State Key Laboratory of Efficient Utilization of Agricultural Water Resources, Beijing, 100083, China.
State Key Laboratory of Efficient Utilization of Agricultural Water Resources, Beijing, 100083, China; Center for Agricultural Water Research in China, China Agricultural University, Beijing, 100083, China.
J Environ Manage. 2024 Nov;370:122604. doi: 10.1016/j.jenvman.2024.122604. Epub 2024 Sep 19.
Diversified crop rotations can help mitigate the negative impacts of increased agricultural intensity on the sustainability of agroecosystems. However, the impact of crop rotation diversity on the complexity of soil microbial association networks and ecological functions is still not well understood. In this study, a 6-year field experiment was conducted to evaluate how six different crop rotations change the composition and network complexity of soil microbial communities, as well as their related ecological functions. Microbial traits were measured in six crop rotations with different crop diversity index (CDI) during 2016-2022, including winter wheat-summer maize (CDI 1, WM) as the control, sweet potato→winter wheat-summer maize (CDI 1.5, SpWM), peanut→winter wheat-summer maize (CDI 1.5, PWM), soybean→winter wheat-summer maize (CDI 1.5, SWM), spring maize→winter wheat-summer maize (CDI 1.5, SmWM), and ryegrass-sweet sorghum→winter wheat-summer maize (CDI 2, RSWM). The study findings indicated that diversified crop rotations significantly increased ASV richness of both bacterial and fungal communities after 6-year treatments, and the β-diversity profiles of bacterial and fungal communities significantly distinguished at the year of 2022 from 2016. The relative abundance of Acidobacteria and Chloroflexi was significantly enriched in SpWM rotation at 2022, while Basidiomycota significantly declined in five diversified rotations compared to WM. Diversified crop rotations at 2022 increased the complexity and density of bacterial and fungal networks than 2016. SpWM and PWM rotations had the highest functional groups involved in chemoheterotrophy and saprotroph, respectively.
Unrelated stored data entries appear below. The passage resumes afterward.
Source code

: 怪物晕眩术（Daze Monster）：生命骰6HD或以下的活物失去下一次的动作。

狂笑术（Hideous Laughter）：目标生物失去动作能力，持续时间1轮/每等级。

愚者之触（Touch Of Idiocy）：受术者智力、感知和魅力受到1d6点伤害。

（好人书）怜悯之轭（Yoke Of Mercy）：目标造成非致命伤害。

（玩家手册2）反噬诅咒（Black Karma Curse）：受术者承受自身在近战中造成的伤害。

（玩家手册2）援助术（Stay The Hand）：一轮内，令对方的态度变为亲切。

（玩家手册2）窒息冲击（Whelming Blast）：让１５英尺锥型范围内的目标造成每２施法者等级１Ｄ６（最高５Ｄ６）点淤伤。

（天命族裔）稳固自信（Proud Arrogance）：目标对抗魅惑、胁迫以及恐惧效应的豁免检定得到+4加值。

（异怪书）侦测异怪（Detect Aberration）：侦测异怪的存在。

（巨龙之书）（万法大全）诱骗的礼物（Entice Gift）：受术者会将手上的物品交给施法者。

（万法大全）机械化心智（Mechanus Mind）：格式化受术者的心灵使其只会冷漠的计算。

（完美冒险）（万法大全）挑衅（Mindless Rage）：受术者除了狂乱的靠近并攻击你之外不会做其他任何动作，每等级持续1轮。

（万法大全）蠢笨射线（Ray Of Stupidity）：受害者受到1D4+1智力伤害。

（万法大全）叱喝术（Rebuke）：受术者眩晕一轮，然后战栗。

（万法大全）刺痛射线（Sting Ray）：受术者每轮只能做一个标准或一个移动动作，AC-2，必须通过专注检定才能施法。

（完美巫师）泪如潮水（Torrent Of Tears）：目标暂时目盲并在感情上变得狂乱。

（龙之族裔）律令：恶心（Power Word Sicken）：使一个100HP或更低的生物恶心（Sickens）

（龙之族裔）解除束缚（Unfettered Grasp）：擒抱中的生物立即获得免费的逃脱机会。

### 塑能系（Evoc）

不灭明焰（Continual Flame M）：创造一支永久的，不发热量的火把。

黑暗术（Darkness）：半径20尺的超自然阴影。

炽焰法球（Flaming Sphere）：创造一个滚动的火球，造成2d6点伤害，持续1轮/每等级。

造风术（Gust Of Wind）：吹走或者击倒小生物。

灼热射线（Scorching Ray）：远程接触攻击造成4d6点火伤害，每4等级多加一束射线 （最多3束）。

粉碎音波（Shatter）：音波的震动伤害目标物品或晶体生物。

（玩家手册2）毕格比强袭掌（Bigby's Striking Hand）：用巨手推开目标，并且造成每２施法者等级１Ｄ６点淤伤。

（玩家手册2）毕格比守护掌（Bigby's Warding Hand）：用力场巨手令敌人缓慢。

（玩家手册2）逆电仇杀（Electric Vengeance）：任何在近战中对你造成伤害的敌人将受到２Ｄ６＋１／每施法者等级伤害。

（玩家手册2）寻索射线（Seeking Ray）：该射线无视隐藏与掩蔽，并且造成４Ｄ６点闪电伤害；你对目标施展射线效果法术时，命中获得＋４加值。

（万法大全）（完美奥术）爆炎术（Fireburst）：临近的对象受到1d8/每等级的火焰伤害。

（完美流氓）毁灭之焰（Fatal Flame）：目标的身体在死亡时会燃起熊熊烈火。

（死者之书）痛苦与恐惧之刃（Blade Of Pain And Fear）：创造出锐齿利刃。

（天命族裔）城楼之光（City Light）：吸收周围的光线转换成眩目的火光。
Structural equation modelling (SEM) also revealed that diversified crop rotations increased soil nutrients through improving the composition of bacterial communities and the augmented intricacy of the interconnections within both bacterial and fungal communities. This research underscores the importance of preserving the diversity and ecological functions of soil microorganisms in the nutrient-recycling processes for efficient agricultural practices.
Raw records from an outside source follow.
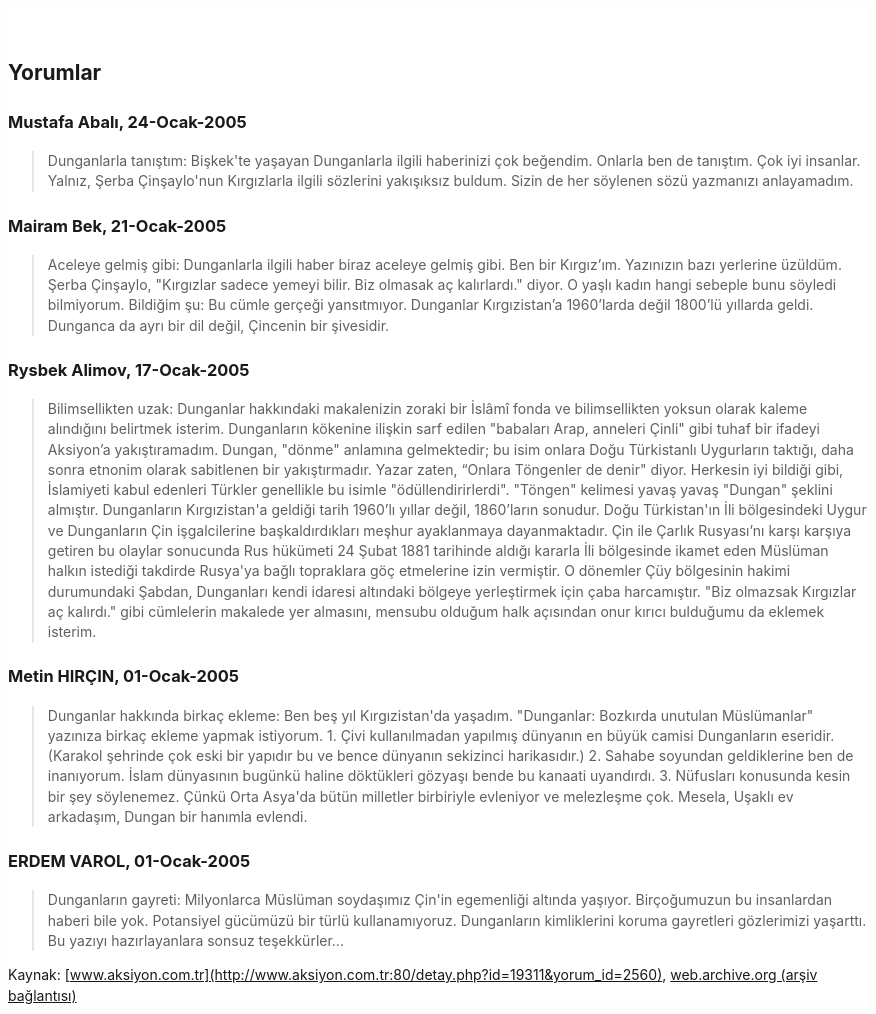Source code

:  </font>
  <br/>
  
 </p>
</div>


## Yorumlar

### Mustafa Abalı, 24-Ocak-2005
> Dunganlarla tanıştım: 
> Bişkek'te yaşayan Dunganlarla ilgili haberinizi çok beğendim. Onlarla ben de tanıştım. Çok iyi insanlar. Yalnız, Şerba Çinşaylo'nun Kırgızlarla ilgili sözlerini yakışıksız buldum. Sizin de her söylenen sözü yazmanızı anlayamadım.

### Mairam Bek, 21-Ocak-2005
> Aceleye gelmiş gibi: 
> Dunganlarla ilgili haber biraz aceleye gelmiş gibi. Ben bir Kırgız’ım. Yazınızın bazı yerlerine üzüldüm. Şerba Çinşaylo, "Kırgızlar sadece yemeyi bilir. Biz olmasak aç kalırlardı." diyor.  O yaşlı kadın hangi sebeple bunu söyledi bilmiyorum. Bildiğim şu: Bu cümle gerçeği yansıtmıyor. Dunganlar Kırgızistan’a 1960’larda değil 1800’lü yıllarda geldi. Dunganca da ayrı bir dil değil, Çincenin bir şivesidir.

### Rysbek Alimov, 17-Ocak-2005
> Bilimsellikten uzak: 
> Dunganlar hakkındaki makalenizin zoraki bir İslâmî fonda ve bilimsellikten yoksun olarak kaleme alındığını belirtmek isterim. Dunganların kökenine ilişkin sarf edilen "babaları Arap, anneleri Çinli" gibi tuhaf bir ifadeyi Aksiyon’a yakıştıramadım. Dungan, "dönme" anlamına gelmektedir; bu isim onlara Doğu Türkistanlı Uygurların taktığı, daha sonra etnonim olarak sabitlenen bir yakıştırmadır. Yazar zaten, “Onlara Töngenler de denir" diyor. Herkesin iyi bildiği gibi, İslamiyeti kabul edenleri Türkler genellikle bu isimle "ödüllendirirlerdi". "Töngen" kelimesi yavaş yavaş "Dungan" şeklini almıştır. Dunganların Kırgızistan'a geldiği tarih 1960’lı yıllar değil, 1860’ların sonudur. Doğu Türkistan'ın İli bölgesindeki Uygur ve Dunganların Çin işgalcilerine başkaldırdıkları meşhur ayaklanmaya dayanmaktadır. Çin ile Çarlık Rusyası’nı karşı karşıya getiren bu olaylar sonucunda Rus hükümeti 24 Şubat 1881 tarihinde aldığı kararla İli bölgesinde ikamet eden Müslüman halkın istediği takdirde Rusya'ya bağlı topraklara göç etmelerine izin vermiştir. O dönemler Çüy bölgesinin hakimi durumundaki Şabdan, Dunganları kendi idaresi altındaki bölgeye yerleştirmek için  çaba harcamıştır. "Biz olmazsak Kırgızlar aç kalırdı." gibi cümlelerin makalede yer almasını, mensubu olduğum halk açısından onur kırıcı bulduğumu da eklemek isterim.

### Metin HIRÇIN, 01-Ocak-2005
> Dunganlar hakkında birkaç ekleme: 
> Ben beş yıl Kırgızistan'da yaşadım. "Dunganlar: Bozkırda unutulan Müslümanlar" yazınıza birkaç ekleme yapmak istiyorum. 1. Çivi kullanılmadan yapılmış dünyanın en büyük camisi Dunganların eseridir. (Karakol şehrinde çok eski bir yapıdır bu ve bence dünyanın sekizinci harikasıdır.) 2. Sahabe soyundan geldiklerine ben de inanıyorum. İslam dünyasının bugünkü haline döktükleri gözyaşı bende bu kanaati uyandırdı. 3. Nüfusları konusunda kesin bir şey söylenemez. Çünkü Orta Asya'da bütün milletler birbiriyle evleniyor ve melezleşme çok. Mesela, Uşaklı ev arkadaşım, Dungan bir hanımla evlendi.

### ERDEM VAROL, 01-Ocak-2005
> Dunganların gayreti: 
> Milyonlarca Müslüman soydaşımız Çin'in egemenliği altında yaşıyor. Birçoğumuzun bu insanlardan haberi bile yok. Potansiyel gücümüzü bir türlü kullanamıyoruz. Dunganların kimliklerini koruma gayretleri gözlerimizi yaşarttı. Bu yazıyı hazırlayanlara sonsuz teşekkürler...

Kaynak: [www.aksiyon.com.tr](http://www.aksiyon.com.tr:80/detay.php?id=19311&yorum_id=2560), [web.archive.org (arşiv bağlantısı)](http://web.archive.org/web/20060317160039/http://www.aksiyon.com.tr:80/detay.php?id=19311&yorum_id=2560)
多样化的作物轮作可以帮助减轻农业集约化对农业生态系统可持续性的负面影响。然而,作物轮作多样性对土壤微生物群落的复杂性和生态功能的影响仍不清楚。在这项研究中,进行了一项为期 6 年的田间试验,以评估六种不同的作物轮作如何改变土壤微生物群落的组成和网络复杂性,以及它们相关的生态功能。在 2016 年至 2022 年期间,使用不同的作物多样性指数(CDI)测量了六种作物轮作中的微生物特征,包括冬小麦-夏玉米(CDI 1,WM)作为对照、甘薯→冬小麦-夏玉米(CDI 1.5,SpWM)、花生→冬小麦-夏玉米(CDI 1.5,PWM)、大豆→冬小麦-夏玉米(CDI 1.5,SWM)、春玉米-冬小麦-夏玉米(CDI 1.5,SmWM)和黑麦草-甜高粱→冬小麦-夏玉米(CDI 2,RSWM)。研究结果表明,经过 6 年的处理,多样化的作物轮作显著增加了细菌和真菌群落的 ASV 丰富度,并且细菌和真菌群落的 β-多样性谱在 2022 年与 2016 年显著区分。在 SpWM 轮作中,酸杆菌门和绿弯菌门的相对丰度在 2022 年显著富集,而 Basidiomycota 在五个多样化轮作中与 WM 相比显著减少。与 2016 年相比,2022 年多样化的作物轮作增加了细菌和真菌网络的复杂性和密度。SpWM 和 PWM 轮作分别具有参与化感异养和腐生的最高功能组。结构方程模型(SEM)也表明,多样化的作物轮作通过改善细菌群落的组成和增加细菌和真菌群落内部的连接复杂性来增加土壤养分。这项研究强调了在高效农业实践中保护土壤微生物多样性和生态功能在养分循环过程中的重要性。